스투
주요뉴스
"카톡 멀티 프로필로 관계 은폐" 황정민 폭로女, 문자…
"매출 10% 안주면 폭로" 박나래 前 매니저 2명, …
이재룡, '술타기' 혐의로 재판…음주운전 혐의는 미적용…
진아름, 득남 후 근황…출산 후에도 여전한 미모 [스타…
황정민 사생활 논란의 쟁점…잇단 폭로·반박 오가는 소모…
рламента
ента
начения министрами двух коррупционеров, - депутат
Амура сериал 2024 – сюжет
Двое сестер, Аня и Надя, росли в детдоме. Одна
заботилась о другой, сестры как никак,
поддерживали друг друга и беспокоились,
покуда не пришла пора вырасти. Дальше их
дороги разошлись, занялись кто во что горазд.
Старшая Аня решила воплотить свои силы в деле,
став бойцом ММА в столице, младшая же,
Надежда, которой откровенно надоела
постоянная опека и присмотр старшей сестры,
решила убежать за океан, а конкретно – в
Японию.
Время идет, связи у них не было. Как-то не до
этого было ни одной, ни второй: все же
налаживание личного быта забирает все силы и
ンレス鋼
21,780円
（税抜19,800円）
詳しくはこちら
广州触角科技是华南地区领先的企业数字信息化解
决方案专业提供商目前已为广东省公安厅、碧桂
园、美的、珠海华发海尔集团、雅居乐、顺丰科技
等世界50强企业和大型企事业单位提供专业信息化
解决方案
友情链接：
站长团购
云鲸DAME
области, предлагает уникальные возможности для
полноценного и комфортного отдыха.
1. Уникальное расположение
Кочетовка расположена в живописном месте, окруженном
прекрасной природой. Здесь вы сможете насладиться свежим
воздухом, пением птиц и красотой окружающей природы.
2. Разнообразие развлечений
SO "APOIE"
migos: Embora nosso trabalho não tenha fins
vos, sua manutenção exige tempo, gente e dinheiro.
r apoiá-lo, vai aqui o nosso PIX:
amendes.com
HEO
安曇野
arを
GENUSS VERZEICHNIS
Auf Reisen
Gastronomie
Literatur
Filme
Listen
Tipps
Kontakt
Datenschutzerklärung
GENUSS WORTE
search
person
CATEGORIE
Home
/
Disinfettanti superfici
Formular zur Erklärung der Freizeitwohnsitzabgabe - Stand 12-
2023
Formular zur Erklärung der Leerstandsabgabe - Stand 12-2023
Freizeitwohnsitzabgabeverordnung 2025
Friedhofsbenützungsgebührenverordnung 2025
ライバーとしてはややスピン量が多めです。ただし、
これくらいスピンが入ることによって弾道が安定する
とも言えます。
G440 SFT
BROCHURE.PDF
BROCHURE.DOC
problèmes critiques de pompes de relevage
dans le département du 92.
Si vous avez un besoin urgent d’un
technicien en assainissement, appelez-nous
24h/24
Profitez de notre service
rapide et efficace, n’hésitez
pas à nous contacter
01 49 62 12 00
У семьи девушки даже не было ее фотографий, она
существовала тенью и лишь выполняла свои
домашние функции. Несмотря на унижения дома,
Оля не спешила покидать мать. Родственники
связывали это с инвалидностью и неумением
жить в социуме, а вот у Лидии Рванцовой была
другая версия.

--

- Work item: Copy the lines starting at the beginning of the data and ending with the line that contains "поддерживали друг друга", swapping "детдоме" for "приюте" and leaving everything else unchanged.

- Answer box:
스투
주요뉴스
"카톡 멀티 프로필로 관계 은폐" 황정민 폭로女, 문자…
"매출 10% 안주면 폭로" 박나래 前 매니저 2명, …
이재룡, '술타기' 혐의로 재판…음주운전 혐의는 미적용…
진아름, 득남 후 근황…출산 후에도 여전한 미모 [스타…
황정민 사생활 논란의 쟁점…잇단 폭로·반박 오가는 소모…
рламента
ента
начения министрами двух коррупционеров, - депутат
Амура сериал 2024 – сюжет
Двое сестер, Аня и Надя, росли в приюте. Одна
заботилась о другой, сестры как никак,
поддерживали друг друга и беспокоились,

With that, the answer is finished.